▶ [TASK INSTRUCTIONS]
Below are some records; find each line that carries the word "Cookies" and copy it.

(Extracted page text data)
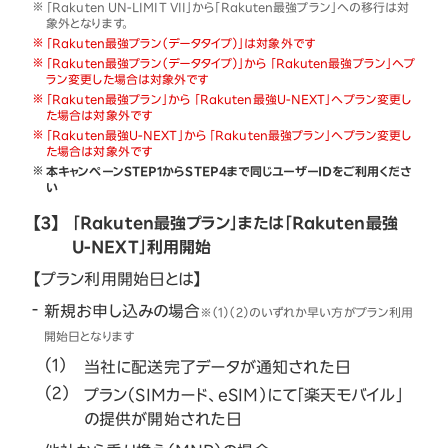
「Rakuten UN-LIMIT VII」から「Rakuten最強プラン」への移行は対
象外となります。
「Rakuten最強プラン（データタイプ）」は対象外です
「Rakuten最強プラン（データタイプ）」から 「Rakuten最強プラン」へプ
ラン変更した場合は対象外です
「Rakuten最強プラン」から 「Rakuten最強U-NEXT」へプラン変更し
た場合は対象外です
「Rakuten最強U-NEXT」から 「Rakuten最強プラン」へプラン変更し
た場合は対象外です
本キャンペーンSTEP1からSTEP4まで同じユーザーIDをご利用くださ
い
【3】
「Rakuten最強プラン」または「Rakuten最強
U-NEXT」利用開始
【プラン利用開始日とは】
新規お申し込みの場合
※（1）（2）のいずれか早い方がプラン利用
開始日となります
当社に配送完了データが通知された日
プラン（SIMカード、eSIM）にて「楽天モバイル」
の提供が開始された日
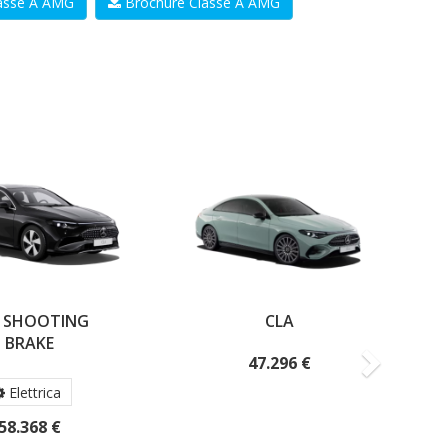
lasse A AMG
Brochure Classe A AMG
Success
CLA
CLA ELETTRICA
47.296 €
50.638 €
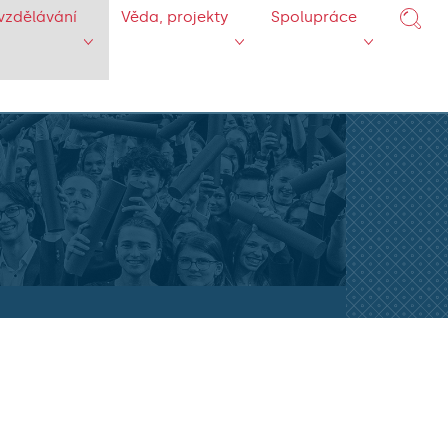
vzdělávání
Věda, projekty
Spolupráce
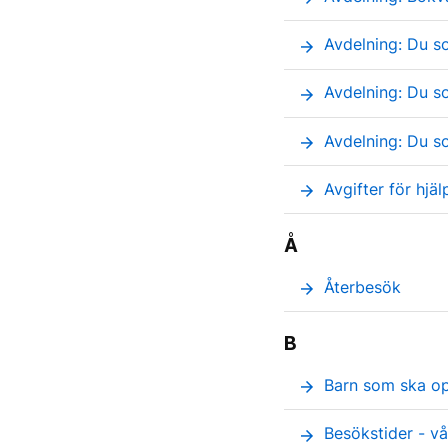
Avdelning: Du s
arrow_forward
Avdelning: Du s
arrow_forward
Avdelning: Du s
arrow_forward
Avgifter för hjä
arrow_forward
Å
Återbesök
arrow_forward
B
Barn som ska op
arrow_forward
Besökstider - v
arrow_forward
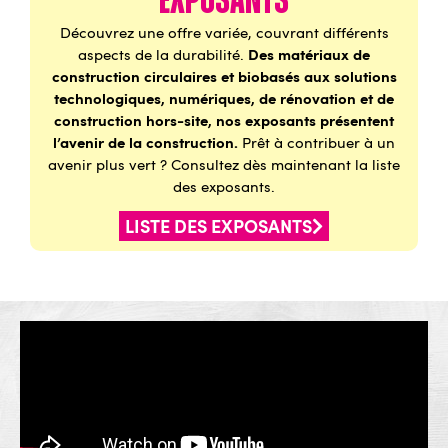
Exposants
Découvrez une offre variée, couvrant différents
Des matériaux de
aspects de la durabilité.
construction circulaires et biobasés aux solutions
technologiques, numériques, de rénovation et de
construction hors-site, nos exposants présentent
l’avenir de la construction.
Prêt à contribuer à un
avenir plus vert ? Consultez dès maintenant la liste
des exposants.
LISTE DES EXPOSANTS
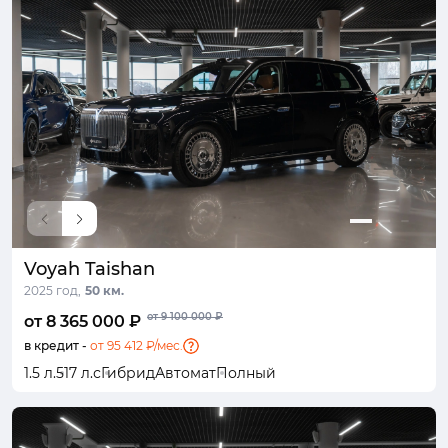
Voyah Taishan
2025 год,
50 км.
от 9 100 000 ₽
от 8 365 000 ₽
в кредит -
от 95 412 ₽/мес.
1.5 л.
517 л.с
Гибрид
Автомат
Полный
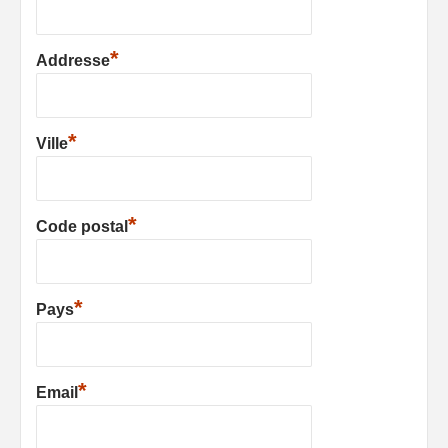
*
Addresse
*
Ville
*
Code postal
*
Pays
*
Email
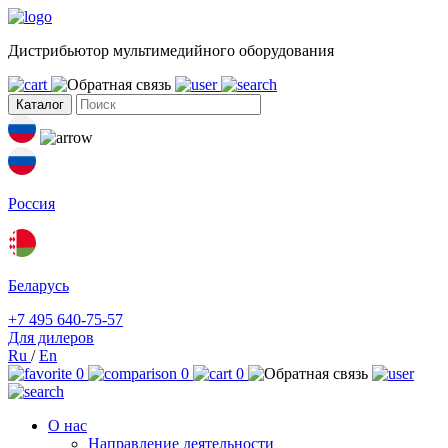
Дистрибьютор мультимедийного оборудования
Каталог
Россия
Беларусь
+7 495 640-75-57
Для дилеров
Ru
/
En
0
0
0
О нас
Направление деятельности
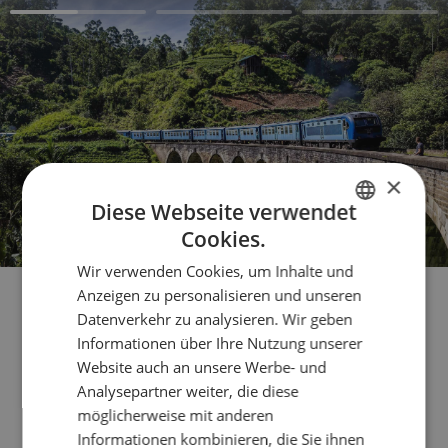
×
Diese Webseite verwendet
Cookies.
FRENCH
Wir verwenden Cookies, um Inhalte und
ENGLISH
Anzeigen zu personalisieren und unseren
ITALIAN
Datenverkehr zu analysieren. Wir geben
Informationen über Ihre Nutzung unserer
GERMAN
Website auch an unsere Werbe- und
Rejoignez un petit groupe
Analysepartner weiter, die diese
möglicherweise mit anderen
Informationen kombinieren, die Sie ihnen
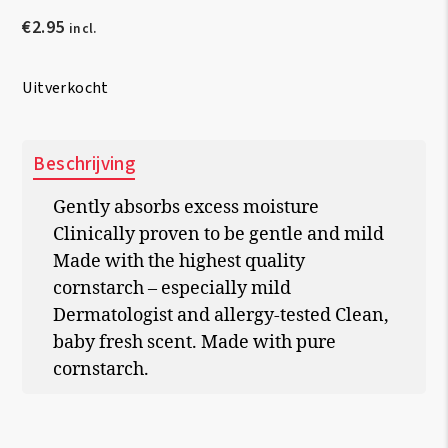
€
2.95
incl.
Uitverkocht
Beschrijving
Gently absorbs excess moisture
Clinically proven to be gentle and mild
Made with the highest quality
cornstarch – especially mild
Dermatologist and allergy-tested Clean,
baby fresh scent. Made with pure
cornstarch.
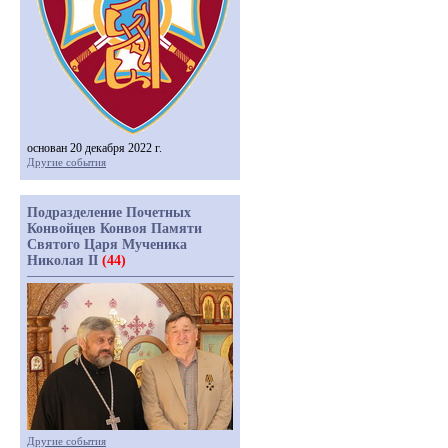
основан 20 декабря 2022 г.
Другие события
Подразделение Почетных
Конвойцев Конвоя Памяти
Святого Царя Мученика
Николая II
(44)
Другие события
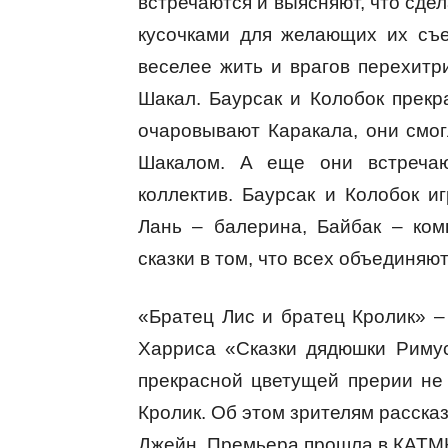
встречаются и выясняют, что сде
кусочками для желающих их съе
веселее жить и врагов перехитри
Шакал. Баурсак и Колобок прекр
очаровывают Каракала, они смог
Шакалом. А еще они встречаю
коллектив. Баурсак и Колобок и
Лань – балерина, Байбак – ком
сказки в том, что всех объединяю
«Братец Лис и братец Кролик» –
Харриса «Сказки дядюшки Римус
прекрасной цветущей прерии не
Кролик. Об этом зрителям расска
Джейн. Премьера прошла в КАТМК 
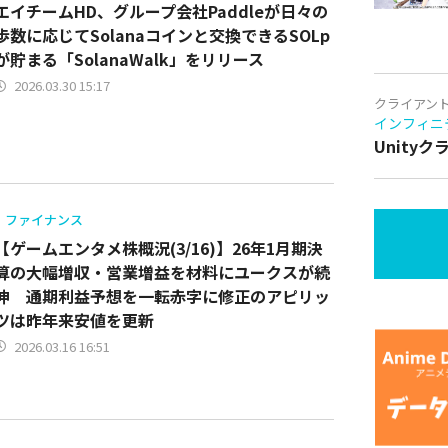
エイチームHD、グループ会社Paddleが日々の
歩数に応じてSolanaコインと交換できるSOLp
が貯まる「SolanaWalk」をリリース
2026.03.30 15:17
クライアン
インフィニ
Unity
ファイナンス
【ゲームエンタメ株概況(3/16)】26年1月期決
算の大幅増収・営業増益を材料にユークスが続
伸 通期利益予想を一転赤字に修正のアピリッ
ツは昨年来安値を更新
2026.03.16 16:51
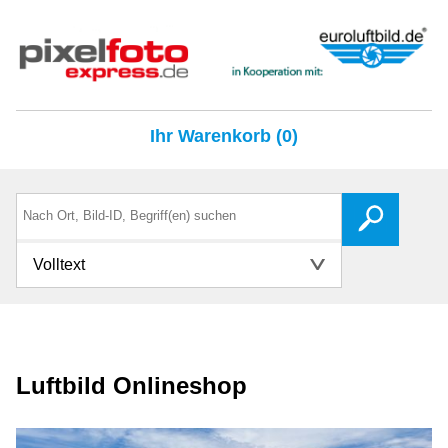
Ihr Warenkorb (0)
Volltext
Luftbild Onlineshop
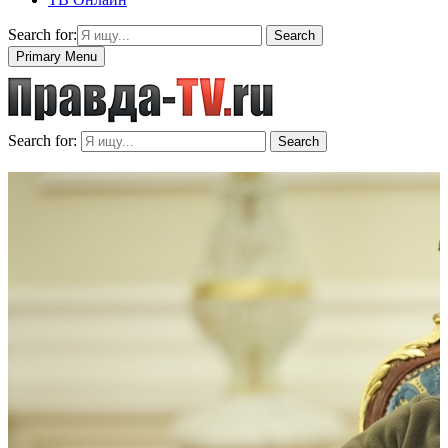
Search for:
Search
Primary Menu
Search for:
Search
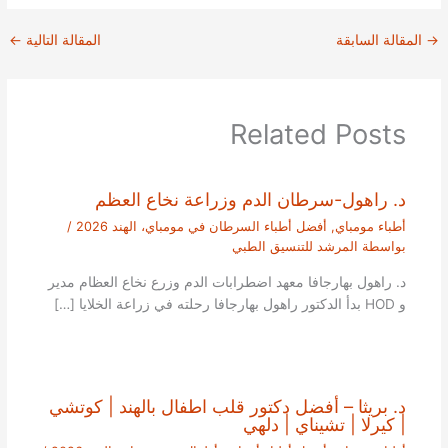
→
المقالة السابقة
المقالة التالية
←
Related Posts
د. راهول-سرطان الدم وزراعة نخاع العظم
أطباء مومباي
,
أفضل أطباء السرطان في مومباي، الهند 2026
/
بواسطة
المرشد للتنسيق الطبي
د. راهول بهارجافا معهد اضطرابات الدم وزرع نخاع العظام مدير
و HOD بدأ الدكتور راهول بهارجافا رحلته في زراعة الخلايا […]
د. بريثا – أفضل دكتور قلب اطفال بالهند | كوتشي
| كيرلا | تشيناي | دلهي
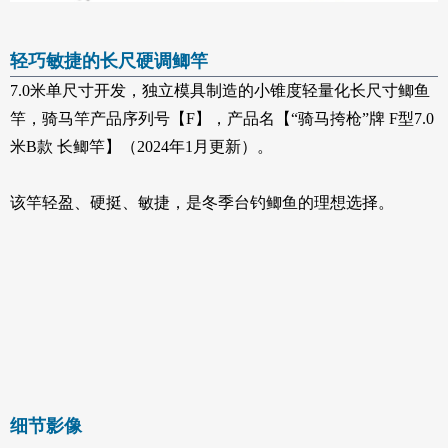
轻巧敏捷的长尺硬调鲫竿
7.0米单尺寸开发，独立模具制造的小锥度轻量化长尺寸鲫鱼
竿，骑马竿产品序列号【F】，产品名【“骑马挎枪”牌 F型7.0
米B款 长鲫竿】（2024年1月更新）。
该竿轻盈、硬挺、敏捷，是冬季台钓鲫鱼的理想选择。
细节影像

▶ [ANSWER SPACE]
Cookies.
Wir verwenden Cookies, um Inhalte und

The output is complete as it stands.